• Recorded data:
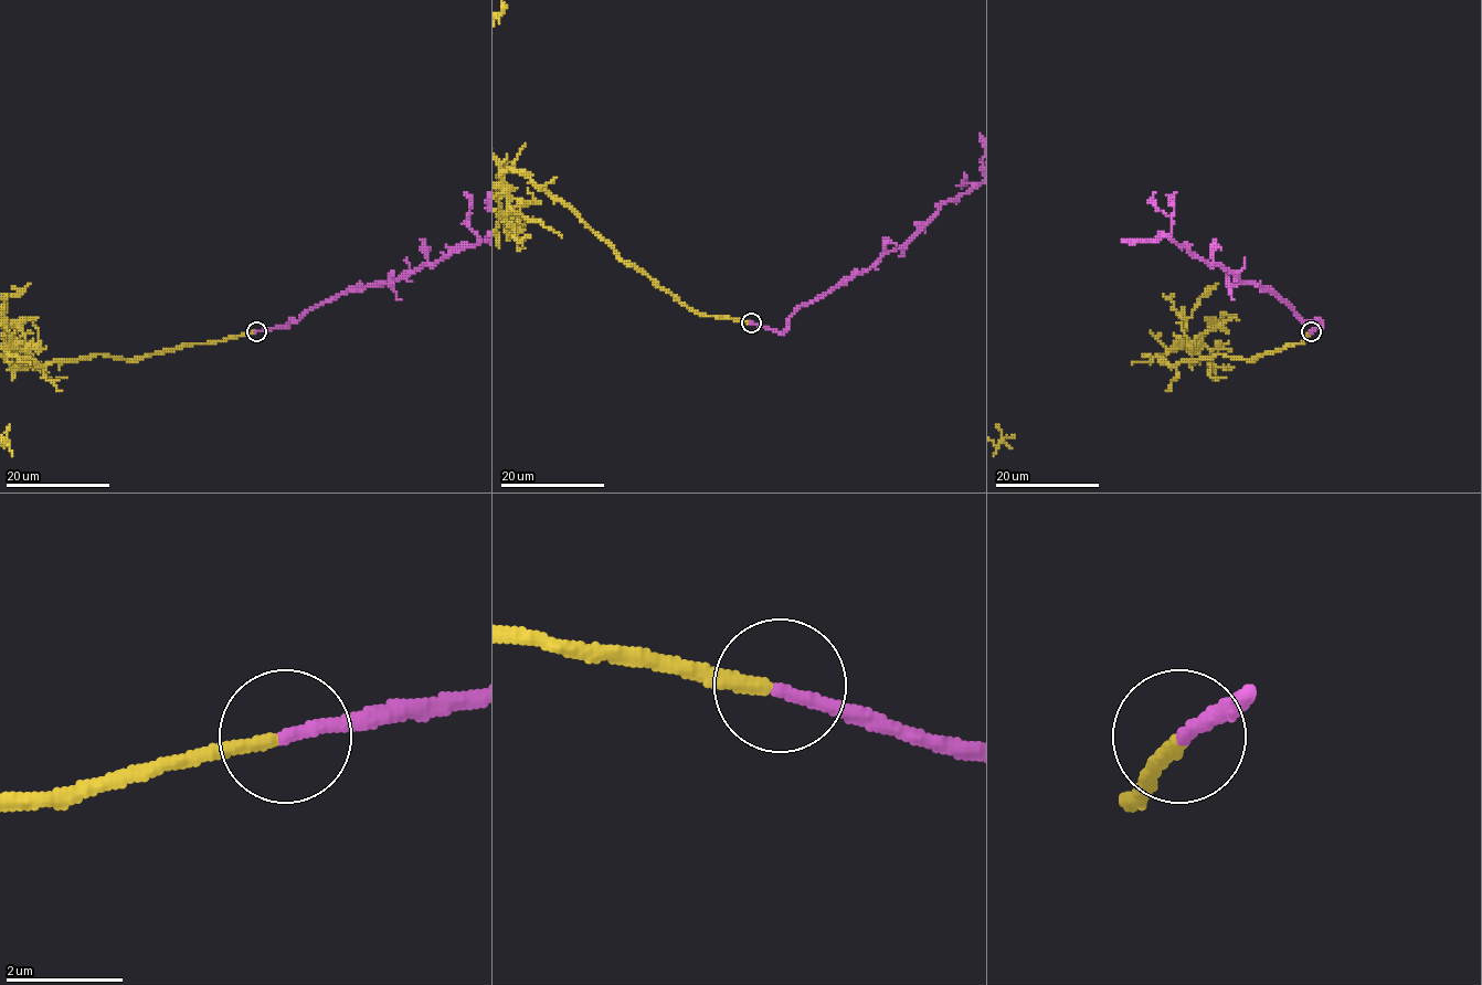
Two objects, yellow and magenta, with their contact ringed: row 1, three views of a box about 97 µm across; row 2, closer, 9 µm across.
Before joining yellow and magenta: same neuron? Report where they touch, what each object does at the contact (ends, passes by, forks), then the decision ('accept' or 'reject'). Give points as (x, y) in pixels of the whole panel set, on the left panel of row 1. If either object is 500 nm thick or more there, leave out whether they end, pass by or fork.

==

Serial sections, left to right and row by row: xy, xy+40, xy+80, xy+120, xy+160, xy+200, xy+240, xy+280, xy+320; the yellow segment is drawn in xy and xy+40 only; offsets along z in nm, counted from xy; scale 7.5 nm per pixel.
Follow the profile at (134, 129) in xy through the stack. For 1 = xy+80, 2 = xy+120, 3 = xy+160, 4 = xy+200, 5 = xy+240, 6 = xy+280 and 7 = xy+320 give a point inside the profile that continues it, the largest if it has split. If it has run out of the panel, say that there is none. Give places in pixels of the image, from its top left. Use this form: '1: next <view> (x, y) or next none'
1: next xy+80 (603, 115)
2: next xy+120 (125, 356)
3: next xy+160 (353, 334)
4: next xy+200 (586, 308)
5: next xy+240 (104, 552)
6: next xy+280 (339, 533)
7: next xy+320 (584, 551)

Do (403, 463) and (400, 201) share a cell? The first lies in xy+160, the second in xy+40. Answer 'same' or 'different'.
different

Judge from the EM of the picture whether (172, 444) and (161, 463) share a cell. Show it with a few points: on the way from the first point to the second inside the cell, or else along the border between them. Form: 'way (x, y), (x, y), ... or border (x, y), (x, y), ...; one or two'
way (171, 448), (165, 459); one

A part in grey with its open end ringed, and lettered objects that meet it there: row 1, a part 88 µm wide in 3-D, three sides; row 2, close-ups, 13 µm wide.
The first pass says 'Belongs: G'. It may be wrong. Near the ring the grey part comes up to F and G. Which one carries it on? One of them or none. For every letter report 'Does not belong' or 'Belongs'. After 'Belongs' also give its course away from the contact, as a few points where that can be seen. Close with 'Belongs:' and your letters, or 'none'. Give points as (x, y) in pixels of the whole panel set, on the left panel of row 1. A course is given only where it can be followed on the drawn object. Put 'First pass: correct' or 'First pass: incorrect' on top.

* * *

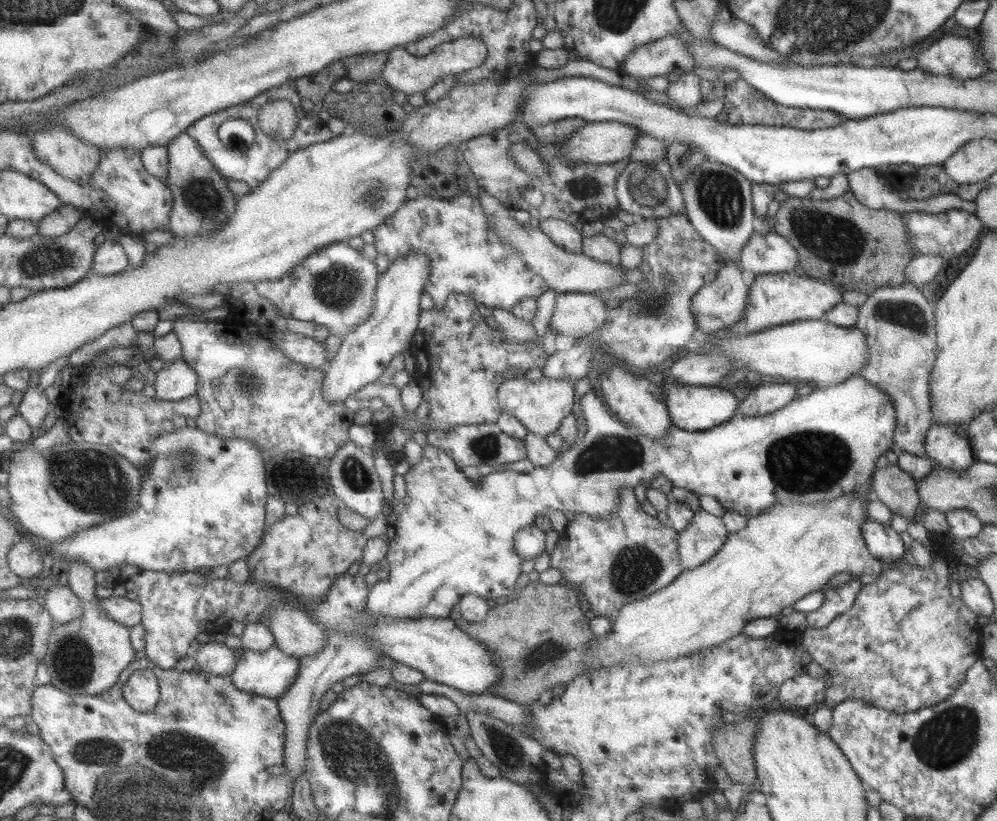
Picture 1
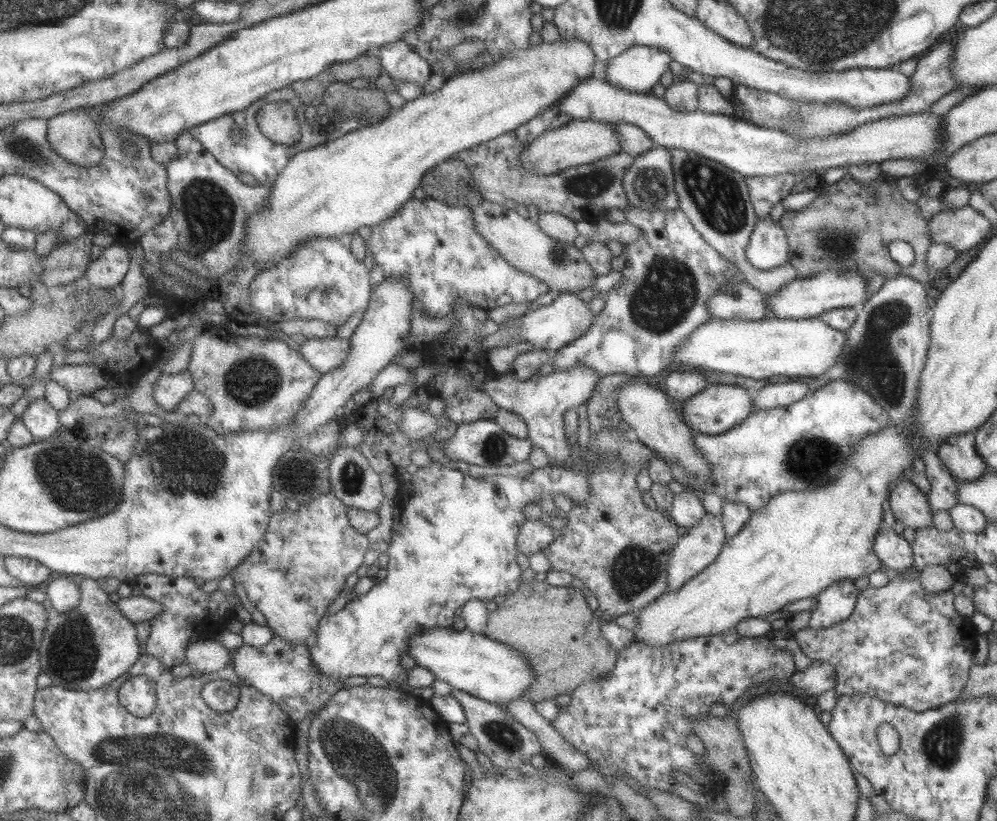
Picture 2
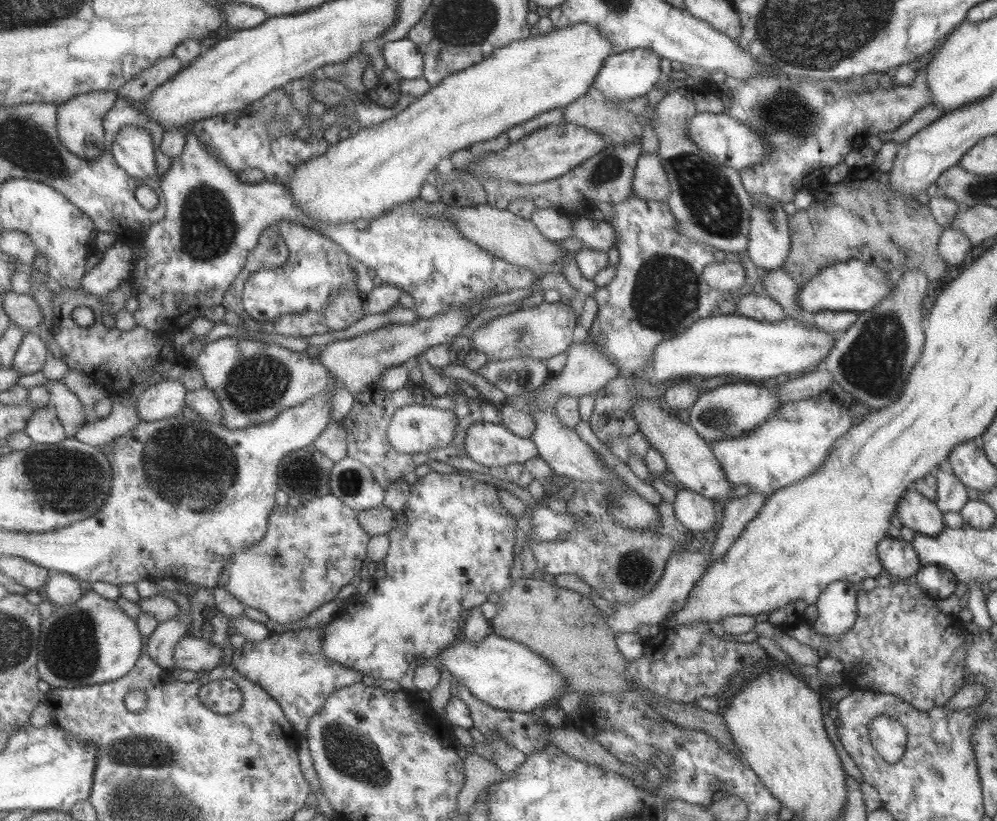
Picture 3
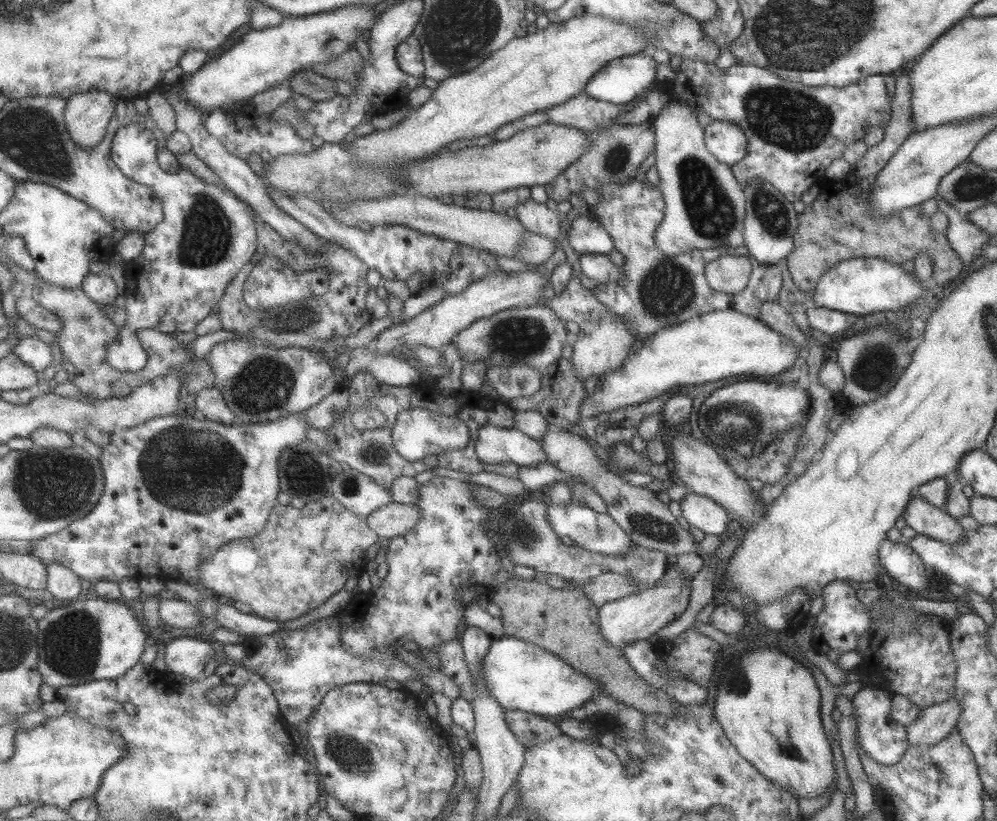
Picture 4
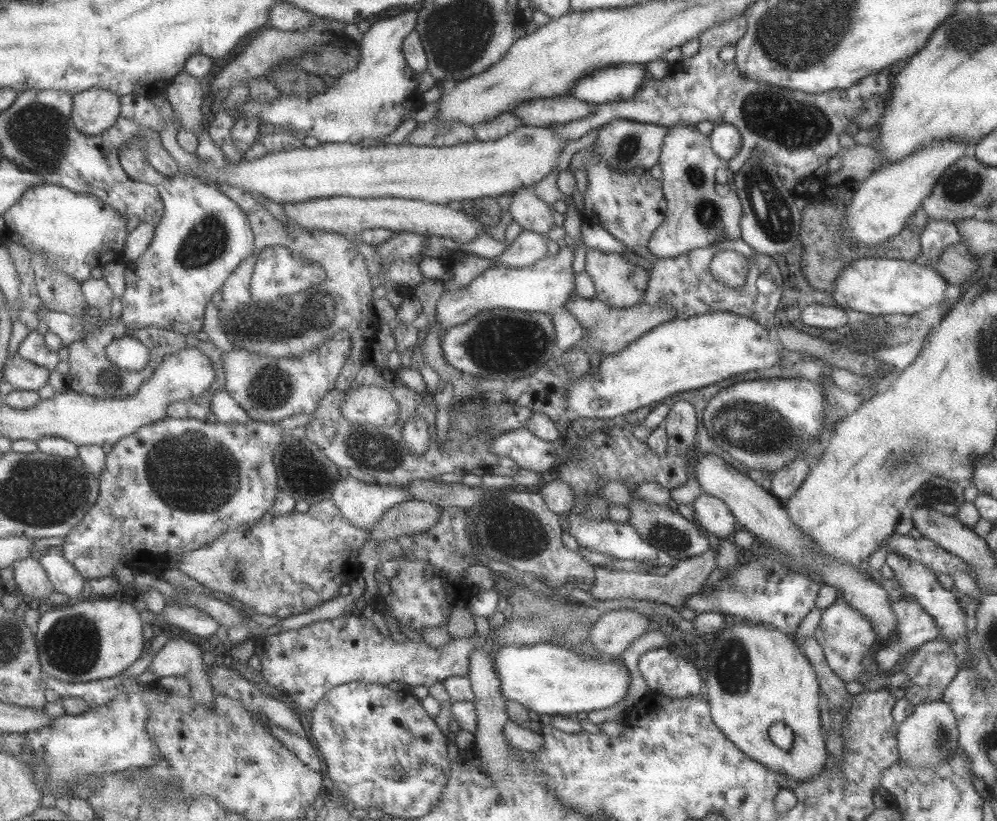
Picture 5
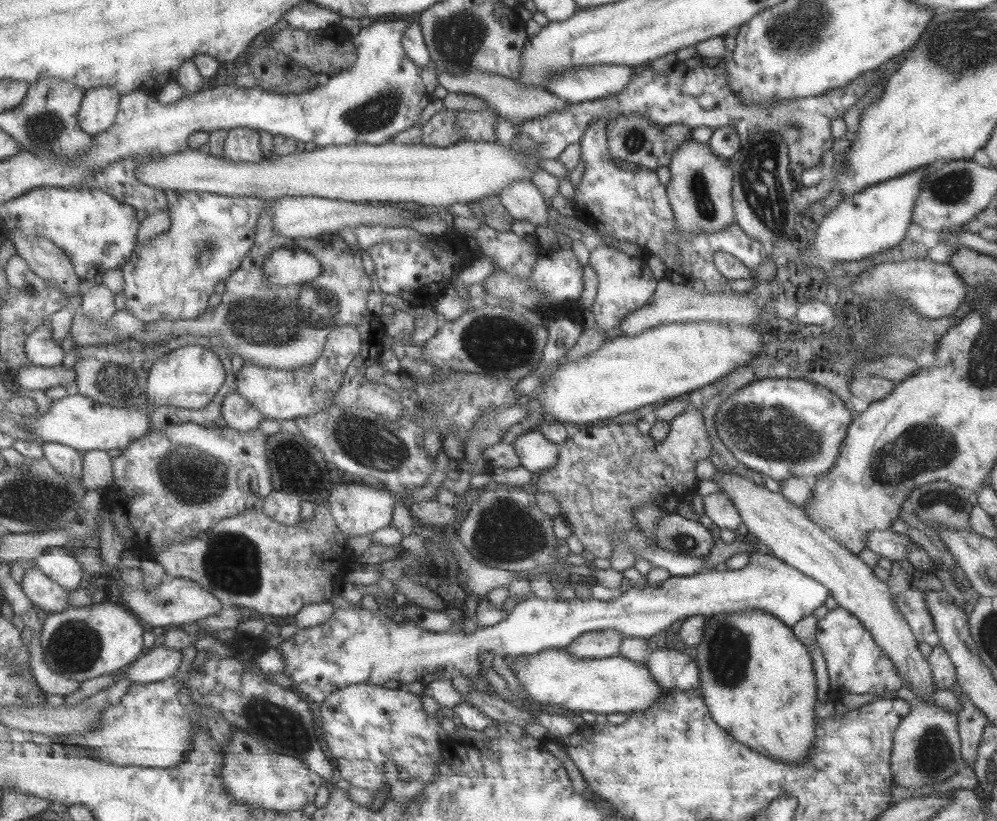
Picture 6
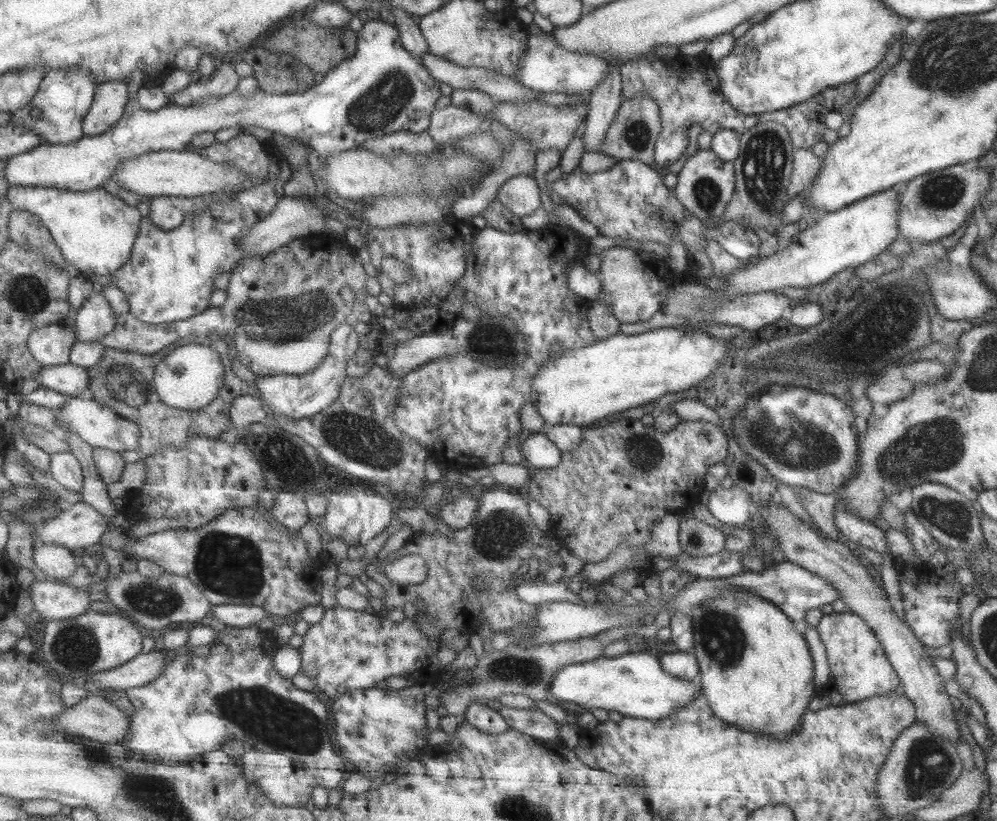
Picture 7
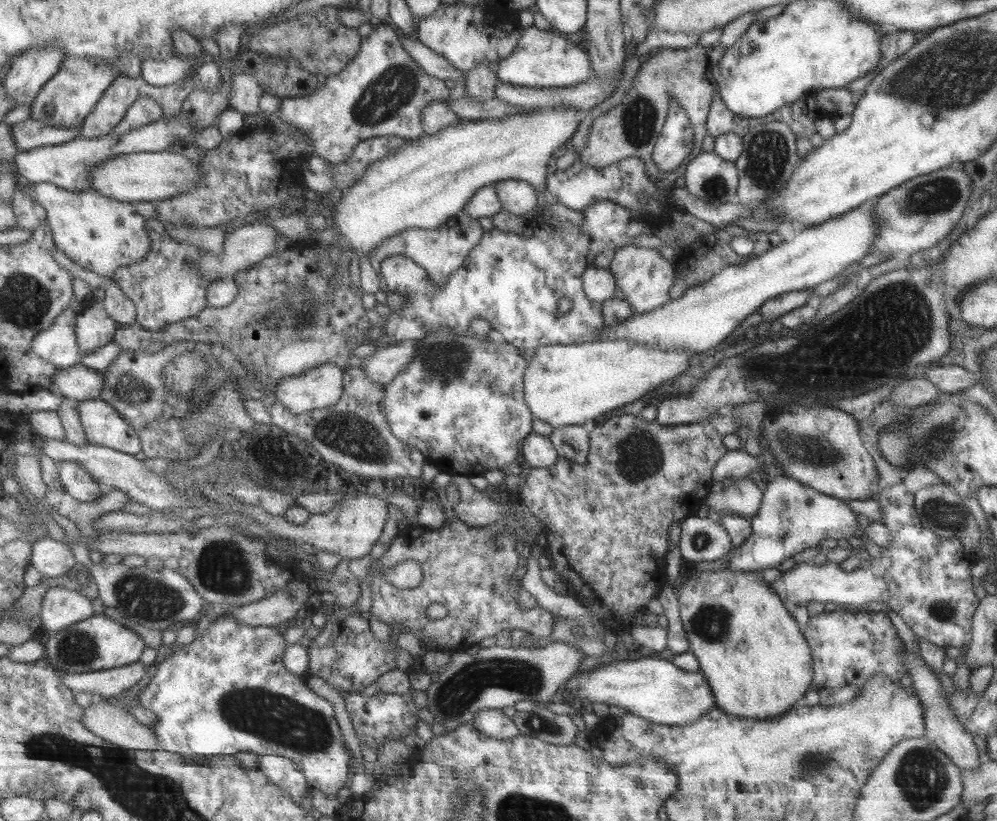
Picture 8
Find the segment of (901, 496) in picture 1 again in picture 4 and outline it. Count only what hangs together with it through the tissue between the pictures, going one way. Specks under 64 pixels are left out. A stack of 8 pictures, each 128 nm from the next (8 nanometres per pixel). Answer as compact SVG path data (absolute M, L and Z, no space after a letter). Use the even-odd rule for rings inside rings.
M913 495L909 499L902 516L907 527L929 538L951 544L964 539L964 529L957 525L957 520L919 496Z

• Instructions for the task:
From the data above, output only the lines between the line containing "Two objects, yellow" and the line containing "Before joining yellow", inclusive, exactly as written.

• Answer section:
Two objects, yellow and magenta, with their contact ringed: row 1, three views of a box about 97 µm across; row 2, closer, 9 µm across.
Before joining yellow and magenta: same neuron? Report where they touch, what each object does at the contact (ends, passes by, forks), then the decision ('accept' or 'reject'). Give points as (x, y) in pixels of the whole panel set, on the left panel of row 1. If either object is 500 nm thick or more there, leave out whether they end, pass by or fork.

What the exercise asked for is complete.